You are viewing a plain text version of this content. The canonical link for it is here.
Posted to dev@mahout.apache.org by Isabel Drost <ap...@isabel-drost.de> on 2008/03/30 22:29:13 UTC

Fast Feather Track

Hello,

my proposal for presenting our project at the Fast Feather session at Apache 
Con EU was accepted.

I am currently about to prepare the slides for my talk. I would like to 
include one slide on the project members that were so crazy to start all this 
half a year ago. It would be nice if I could add a little picture of each of 
you, so there is a face beside the name ;)

Please find the initial slides at the following url:
http://www.isabel-drost.de/mahout_fast_feather.odp

If you have any comments on what is missing or should be done differently - I 
am happy about any feedback, criticism, ... :)

Isabel


-- 
It'll be a nice world if they ever get it finished.
  |\      _,,,---,,_       Web:   <http://www.isabel-drost.de>
  /,`.-'`'    -.  ;-;;,_
 |,4-  ) )-,_..;\ (  `'-'
'---''(_/--'  `-'\_) (fL)  IM:  <xm...@spaceboyz.net>

Re: Fast Feather Track

Posted by Isabel Drost <ap...@isabel-drost.de>.
On Monday 31 March 2008, Lukas Vlcek wrote:
> As a side note - try remember how do people react to the log draft and what
> they say about it. This information could help me to shape it into final
> version.

Sure! :)

Isabel

-- 
A foolish consistency is the hobgoblin of little minds.		-- Ralph Waldo 
Emerson
  |\      _,,,---,,_       Web:   <http://www.isabel-drost.de>
  /,`.-'`'    -.  ;-;;,_
 |,4-  ) )-,_..;\ (  `'-'
'---''(_/--'  `-'\_) (fL)  IM:  <xm...@spaceboyz.net>

Re: Fast Feather Track

Posted by Lukas Vlcek <lu...@gmail.com>.
Hi,

Nice presentation! I regret I can't attend...

As a side note - try remember how do people react to the log draft and what
they say about it. This information could help me to shape it into final
version.

Regards,
Lukas

On Mon, Mar 31, 2008 at 3:27 PM, Karl Wettin <ka...@gmail.com> wrote:

> Isabel Drost skrev:
>  > I have added a pdf version for those that do not have oo:
>  >
>  > http://www.isabel-drost.de/mahout_fast_feather.pdf
>  >
>  > This evening, I will add the missing content of the "Problem setting"
>
> I think it is worth listing all the algorithms people have submitted as
> GSoC proposals. It is an amazingly large group of people when you
> consider at how long the project has been around.
>
> I also think you should add an introduction slide to ML so people that
> does not yet know they can benefit from it will understand. Perhaps that
> is the same thing as the "Problem setting"? I'll rant on though.

Images with pose keypoints:
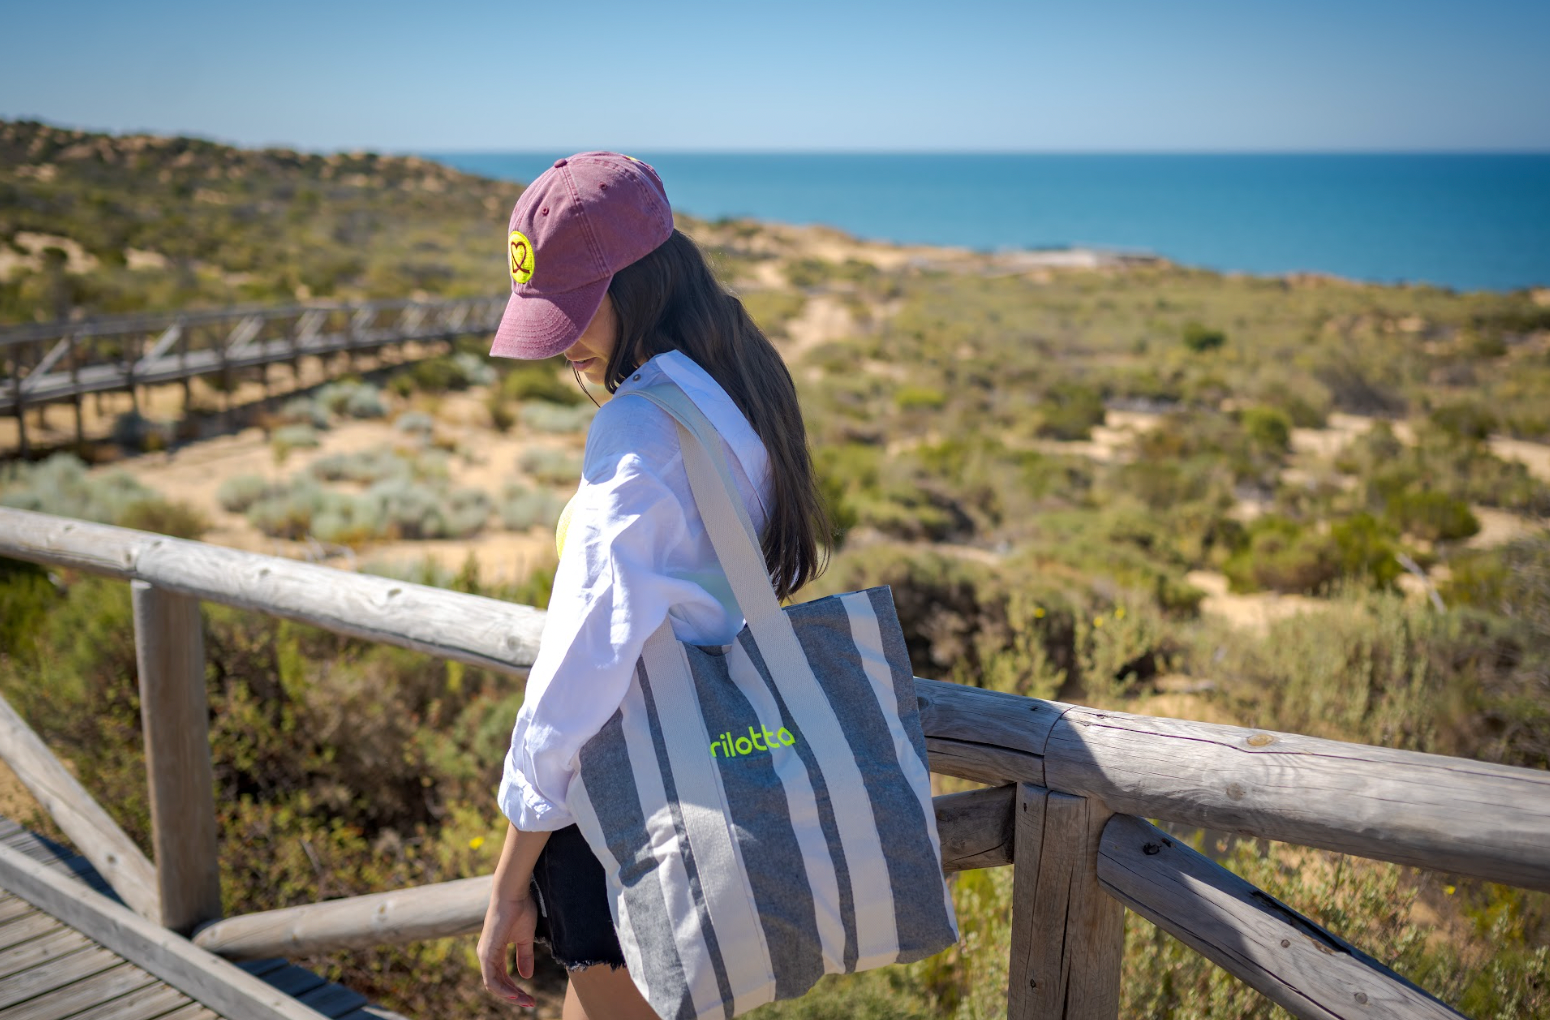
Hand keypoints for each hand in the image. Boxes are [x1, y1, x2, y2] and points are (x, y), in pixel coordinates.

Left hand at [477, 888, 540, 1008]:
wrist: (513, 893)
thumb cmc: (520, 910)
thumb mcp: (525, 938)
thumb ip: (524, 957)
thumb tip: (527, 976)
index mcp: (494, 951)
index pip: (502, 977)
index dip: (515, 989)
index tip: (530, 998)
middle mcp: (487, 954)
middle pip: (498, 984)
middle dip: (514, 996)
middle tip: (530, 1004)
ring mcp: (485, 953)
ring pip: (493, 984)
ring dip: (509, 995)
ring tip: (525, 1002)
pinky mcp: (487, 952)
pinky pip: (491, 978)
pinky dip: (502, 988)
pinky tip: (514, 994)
--
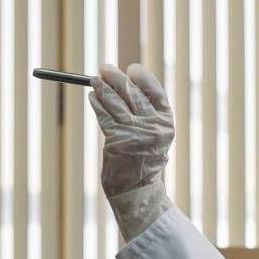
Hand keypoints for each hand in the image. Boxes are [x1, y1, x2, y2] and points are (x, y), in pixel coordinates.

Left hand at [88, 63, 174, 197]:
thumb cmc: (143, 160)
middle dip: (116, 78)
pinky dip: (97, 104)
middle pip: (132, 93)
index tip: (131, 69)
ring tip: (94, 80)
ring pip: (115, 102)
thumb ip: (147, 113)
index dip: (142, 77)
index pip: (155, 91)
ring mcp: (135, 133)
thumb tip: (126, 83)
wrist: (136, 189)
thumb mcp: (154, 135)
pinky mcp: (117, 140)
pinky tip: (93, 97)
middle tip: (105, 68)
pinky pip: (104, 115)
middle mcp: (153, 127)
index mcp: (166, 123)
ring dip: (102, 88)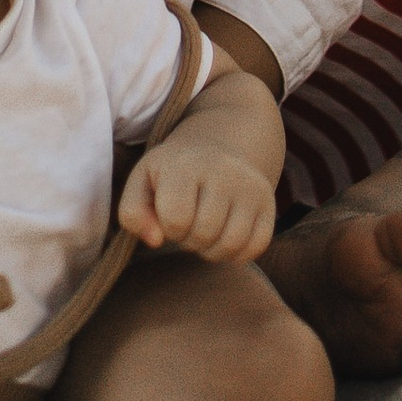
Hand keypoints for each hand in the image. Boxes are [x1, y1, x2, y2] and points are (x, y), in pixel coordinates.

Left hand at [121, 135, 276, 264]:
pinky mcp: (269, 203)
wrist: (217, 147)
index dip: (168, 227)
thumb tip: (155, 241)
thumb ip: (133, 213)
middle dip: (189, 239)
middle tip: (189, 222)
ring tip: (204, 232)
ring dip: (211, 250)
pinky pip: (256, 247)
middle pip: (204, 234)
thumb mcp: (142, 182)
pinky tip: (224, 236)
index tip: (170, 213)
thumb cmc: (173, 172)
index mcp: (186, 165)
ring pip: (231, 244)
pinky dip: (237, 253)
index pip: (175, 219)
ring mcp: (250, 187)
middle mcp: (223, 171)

What to do:
Continue the mailing-list thread about the Mahout Fast Feather Track talk from its last line. The material plays no part in the work.

Expected output:
>
> You already mention the many relationships with Lucene and that text
> mining probably will be something big. How about listing some examples,
> starting with the various pseudo-ML stuff already in existing in various
> Lucene trunks, and perhaps how the new algorithms could improve or add
> features to structured an unstructured data already available in their
> applications.
>
> Nutch has an ngram based language identifier. Lucene has a "more like
> this" feature. Carrot cluster search results. LingPipe does a whole lot
> of things with text I think many would like to see in Mahout.
>
>
> One important thing is that people might not be aware that they store
> structured minable data. There is a lot of facetted classifications,
> tags, ratings and what not that is not used to its full potential.
>
> There is more minable data to be extracted everywhere and it can often
> be used as feedback to improve it self. (Did you ever make music on a
> modular synthesizer?)
>
> A photo site could extract social networks by using facial biometrics to
> find out who is who in pictures. This social network can then be used to
> improve the quality of the biometric classifer.
>
> The site could further expand the social network by looking at who
> writes comments on whos pictures. Trust between users could be evalutaed
> and used to pune what ratings to extract from the from text comments to
> picutes, ratings used be feed to collaborate filtering used by users to
> find new interesting photographers and by the site to show ads that the
> user is more probable to be interested in.
>
> And so on.
>
>
>     karl
>
>


-- 
http://blog.lukas-vlcek.com/

Re: Fast Feather Track

Posted by Karl Wettin <ka...@gmail.com>.
Isabel Drost skrev:
> On Monday 31 March 2008, Karl Wettin wrote:
>> Nutch has an ngram based language identifier. Lucene has a "more like
>> this" feature. Carrot cluster search results. LingPipe does a whole lot
>> of things with text I think many would like to see in Mahout.
> 
> Any other examples? I will add these to the next version. (Did not have that 
> mail when I made the corresponding slide.

Some "did you mean" must count as machine learning. Nice example where 
there is no need for other data than users correcting their own typos, 
accepting/declining suggestions and inspecting results. (Reinforcement 
learning)


       karl



Re: Fast Feather Track

Posted by Isabel Drost <ap...@isabel-drost.de>.
On Monday 31 March 2008, Karl Wettin wrote:
> I think it is worth listing all the algorithms people have submitted as
> GSoC proposals. It is an amazingly large group of people when you
> consider at how long the project has been around.

+1 Thanks for the comment - added them. Looks really impressive now - 
unfortunately I guess the list was outdated at the moment I wrote it down ;)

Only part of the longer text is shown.